Over-hydrating or hyponatremia
There’s been a lot of media coverage regarding the issue of drinking water during endurance running events, following a number of cases of ‘hyponatremia’, a potentially fatal condition in which the sodium concentration in the blood drops excessively due to too much water in the bloodstream.
The ‘drink, drink, drink’ message simply got interpreted a little too zealously and ended up causing some people to take on a lot more fluid than they needed. A study by researchers at the Memorial Hermann Healthcare Organisation in Houston, Texas found that 21 of the 5,000 runners in the Houston Marathon got hyponatremia. The longer the runners took to complete the race, the more at risk they were, as they tended to stop at every water station along the course. Research thus far suggests that women are more vulnerable to hyponatremia than men, probably due to their smaller body size.
To avoid being at risk of hyponatremia, try to consume isotonic drinks rather than water during endurance workouts or long runs, to prevent a drop in sodium . You could even try consuming a salty snack, such as pretzels or Ryvita. And sip, rather than glug fluids down. It’s also a good idea to drink on a schedule, say, setting your sports watch to bleep every 15 minutes, rather than drinking unconsciously and unwittingly having too much.

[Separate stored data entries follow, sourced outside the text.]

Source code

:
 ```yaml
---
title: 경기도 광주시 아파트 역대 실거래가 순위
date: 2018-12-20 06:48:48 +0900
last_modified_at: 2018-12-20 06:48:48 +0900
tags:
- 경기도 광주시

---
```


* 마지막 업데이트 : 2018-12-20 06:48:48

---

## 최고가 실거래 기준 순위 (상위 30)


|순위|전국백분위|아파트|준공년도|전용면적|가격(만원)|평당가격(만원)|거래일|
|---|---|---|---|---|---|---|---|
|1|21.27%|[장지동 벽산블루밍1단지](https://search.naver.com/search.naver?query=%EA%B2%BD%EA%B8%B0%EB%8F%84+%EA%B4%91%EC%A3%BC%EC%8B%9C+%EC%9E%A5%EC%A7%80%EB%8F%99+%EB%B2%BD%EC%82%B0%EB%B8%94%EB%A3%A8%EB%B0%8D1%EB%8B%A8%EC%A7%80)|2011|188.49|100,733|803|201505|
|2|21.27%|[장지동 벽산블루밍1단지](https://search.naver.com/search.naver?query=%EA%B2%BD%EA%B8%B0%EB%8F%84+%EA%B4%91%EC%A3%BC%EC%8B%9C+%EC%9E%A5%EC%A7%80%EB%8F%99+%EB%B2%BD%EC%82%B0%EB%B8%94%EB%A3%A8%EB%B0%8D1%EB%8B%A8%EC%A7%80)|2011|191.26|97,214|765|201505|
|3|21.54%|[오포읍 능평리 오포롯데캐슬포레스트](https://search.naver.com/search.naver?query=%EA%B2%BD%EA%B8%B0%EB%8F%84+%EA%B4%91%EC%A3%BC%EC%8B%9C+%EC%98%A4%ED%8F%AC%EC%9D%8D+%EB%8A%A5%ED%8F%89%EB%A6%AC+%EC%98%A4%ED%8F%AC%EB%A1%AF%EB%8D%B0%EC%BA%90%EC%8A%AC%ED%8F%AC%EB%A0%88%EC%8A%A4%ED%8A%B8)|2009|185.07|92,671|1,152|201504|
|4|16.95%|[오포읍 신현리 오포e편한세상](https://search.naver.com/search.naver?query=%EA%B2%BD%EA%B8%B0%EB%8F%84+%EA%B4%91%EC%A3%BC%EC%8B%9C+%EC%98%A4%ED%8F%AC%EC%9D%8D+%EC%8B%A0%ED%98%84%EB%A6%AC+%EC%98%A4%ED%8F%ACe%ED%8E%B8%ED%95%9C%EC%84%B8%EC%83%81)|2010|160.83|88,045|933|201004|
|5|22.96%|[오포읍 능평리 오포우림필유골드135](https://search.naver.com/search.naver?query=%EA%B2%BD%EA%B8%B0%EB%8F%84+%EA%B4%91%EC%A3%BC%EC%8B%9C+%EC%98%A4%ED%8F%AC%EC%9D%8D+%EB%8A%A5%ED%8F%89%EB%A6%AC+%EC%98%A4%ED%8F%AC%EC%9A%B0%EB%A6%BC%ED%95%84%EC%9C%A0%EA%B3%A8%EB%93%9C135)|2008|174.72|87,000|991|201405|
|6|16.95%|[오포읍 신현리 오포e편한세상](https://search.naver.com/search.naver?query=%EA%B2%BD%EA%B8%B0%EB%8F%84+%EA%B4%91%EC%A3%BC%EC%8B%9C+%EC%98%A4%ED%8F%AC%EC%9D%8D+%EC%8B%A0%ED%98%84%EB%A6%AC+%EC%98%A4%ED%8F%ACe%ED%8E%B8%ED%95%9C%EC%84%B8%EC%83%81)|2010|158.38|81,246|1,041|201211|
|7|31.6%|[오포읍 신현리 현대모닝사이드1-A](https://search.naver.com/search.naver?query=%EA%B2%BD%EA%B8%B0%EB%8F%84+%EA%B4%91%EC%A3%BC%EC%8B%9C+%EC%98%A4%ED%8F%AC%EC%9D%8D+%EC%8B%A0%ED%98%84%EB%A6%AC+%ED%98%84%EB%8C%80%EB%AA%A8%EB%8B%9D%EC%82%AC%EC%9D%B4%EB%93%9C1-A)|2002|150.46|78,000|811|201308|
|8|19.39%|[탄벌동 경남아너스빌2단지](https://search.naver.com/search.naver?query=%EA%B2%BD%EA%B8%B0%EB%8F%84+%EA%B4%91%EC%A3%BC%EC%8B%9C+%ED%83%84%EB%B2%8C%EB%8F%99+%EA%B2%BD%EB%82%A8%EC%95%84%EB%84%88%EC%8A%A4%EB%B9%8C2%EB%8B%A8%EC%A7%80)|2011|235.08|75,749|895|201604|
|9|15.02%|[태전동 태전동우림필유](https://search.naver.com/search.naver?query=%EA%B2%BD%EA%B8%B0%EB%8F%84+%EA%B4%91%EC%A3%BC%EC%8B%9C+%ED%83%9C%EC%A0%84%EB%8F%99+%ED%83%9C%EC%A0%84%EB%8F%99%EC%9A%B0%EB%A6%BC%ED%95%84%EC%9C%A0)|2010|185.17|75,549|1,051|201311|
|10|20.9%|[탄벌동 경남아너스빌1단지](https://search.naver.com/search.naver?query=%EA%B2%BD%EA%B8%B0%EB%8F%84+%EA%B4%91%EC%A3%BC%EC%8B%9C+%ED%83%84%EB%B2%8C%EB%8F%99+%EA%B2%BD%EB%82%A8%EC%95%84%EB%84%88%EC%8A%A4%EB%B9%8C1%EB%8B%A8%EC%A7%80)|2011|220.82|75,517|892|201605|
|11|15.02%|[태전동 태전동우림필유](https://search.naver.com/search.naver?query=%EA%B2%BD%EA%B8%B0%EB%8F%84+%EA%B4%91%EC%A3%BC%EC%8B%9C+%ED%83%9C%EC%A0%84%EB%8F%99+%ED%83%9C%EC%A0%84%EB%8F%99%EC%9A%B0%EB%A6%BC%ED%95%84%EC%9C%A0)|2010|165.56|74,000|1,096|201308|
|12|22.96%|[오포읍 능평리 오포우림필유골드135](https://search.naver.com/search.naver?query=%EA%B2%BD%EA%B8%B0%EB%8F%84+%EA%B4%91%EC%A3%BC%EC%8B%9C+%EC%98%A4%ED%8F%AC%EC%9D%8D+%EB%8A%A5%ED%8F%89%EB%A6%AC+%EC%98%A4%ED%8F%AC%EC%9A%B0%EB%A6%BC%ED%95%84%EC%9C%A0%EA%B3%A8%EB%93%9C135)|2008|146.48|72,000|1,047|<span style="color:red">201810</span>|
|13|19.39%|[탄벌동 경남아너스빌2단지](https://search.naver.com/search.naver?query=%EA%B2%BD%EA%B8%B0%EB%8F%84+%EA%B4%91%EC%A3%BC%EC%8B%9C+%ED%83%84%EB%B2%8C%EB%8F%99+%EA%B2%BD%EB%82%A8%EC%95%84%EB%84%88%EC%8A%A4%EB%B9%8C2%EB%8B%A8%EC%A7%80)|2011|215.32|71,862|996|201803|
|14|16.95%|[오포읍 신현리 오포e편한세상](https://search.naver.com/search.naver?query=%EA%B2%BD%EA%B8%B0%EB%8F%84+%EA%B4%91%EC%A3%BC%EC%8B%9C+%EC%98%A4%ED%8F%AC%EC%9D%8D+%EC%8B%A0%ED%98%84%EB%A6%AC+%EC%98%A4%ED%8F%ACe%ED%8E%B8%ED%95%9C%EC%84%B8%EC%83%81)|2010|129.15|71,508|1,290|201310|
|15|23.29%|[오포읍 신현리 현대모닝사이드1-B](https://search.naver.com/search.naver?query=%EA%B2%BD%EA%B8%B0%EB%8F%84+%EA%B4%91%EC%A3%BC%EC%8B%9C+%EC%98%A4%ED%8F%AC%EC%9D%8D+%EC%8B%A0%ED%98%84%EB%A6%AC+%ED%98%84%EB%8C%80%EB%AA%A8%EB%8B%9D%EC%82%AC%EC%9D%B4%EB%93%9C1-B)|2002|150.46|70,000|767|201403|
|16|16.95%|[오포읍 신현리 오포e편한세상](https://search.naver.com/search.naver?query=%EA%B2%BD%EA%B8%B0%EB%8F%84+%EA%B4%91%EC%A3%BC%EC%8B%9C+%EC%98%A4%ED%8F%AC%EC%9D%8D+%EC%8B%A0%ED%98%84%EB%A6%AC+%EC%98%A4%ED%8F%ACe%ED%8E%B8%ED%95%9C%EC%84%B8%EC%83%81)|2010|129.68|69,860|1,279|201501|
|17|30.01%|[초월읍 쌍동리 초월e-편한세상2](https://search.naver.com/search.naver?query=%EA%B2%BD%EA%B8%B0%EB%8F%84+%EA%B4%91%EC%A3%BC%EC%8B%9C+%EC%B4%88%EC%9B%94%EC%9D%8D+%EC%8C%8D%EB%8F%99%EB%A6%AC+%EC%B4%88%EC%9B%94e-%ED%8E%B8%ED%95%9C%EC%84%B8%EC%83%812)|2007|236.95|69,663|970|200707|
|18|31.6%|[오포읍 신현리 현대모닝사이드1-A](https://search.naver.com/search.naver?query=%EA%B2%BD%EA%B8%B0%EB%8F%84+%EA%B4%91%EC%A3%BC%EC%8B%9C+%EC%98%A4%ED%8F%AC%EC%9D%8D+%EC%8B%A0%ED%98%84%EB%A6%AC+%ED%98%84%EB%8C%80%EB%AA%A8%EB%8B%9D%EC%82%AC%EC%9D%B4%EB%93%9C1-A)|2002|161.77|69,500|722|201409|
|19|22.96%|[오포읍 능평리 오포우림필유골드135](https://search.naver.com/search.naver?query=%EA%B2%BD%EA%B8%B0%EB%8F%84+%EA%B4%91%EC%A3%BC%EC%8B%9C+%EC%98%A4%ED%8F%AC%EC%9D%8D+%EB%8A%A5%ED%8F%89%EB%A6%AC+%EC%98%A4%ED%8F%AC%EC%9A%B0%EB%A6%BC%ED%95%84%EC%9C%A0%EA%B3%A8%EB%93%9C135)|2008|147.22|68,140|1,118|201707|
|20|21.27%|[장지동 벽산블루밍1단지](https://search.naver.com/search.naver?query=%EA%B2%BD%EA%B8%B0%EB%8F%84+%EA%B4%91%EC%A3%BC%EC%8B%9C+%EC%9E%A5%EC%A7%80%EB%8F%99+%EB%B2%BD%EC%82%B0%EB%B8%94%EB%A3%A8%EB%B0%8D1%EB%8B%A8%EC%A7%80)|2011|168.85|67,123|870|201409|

Use your head when running
Don't go for a water strategy that's going to leave you sloshing around like a waterbed. If you feel thirsty, then drink. If your stomach is already full, then don’t. A report in the British Medical Journal warned that over-consumption of fluid (either water or sports drinks) before, during, or after exercise is unnecessary and can have a potentially fatal outcome, while a study by researchers at the University of Cape Town found that cyclists who were forced to replace their total sweat loss in fluid intake actually performed worse than when they drank instinctively. So it's true that you can have too much of a good thing, even when it comes to water.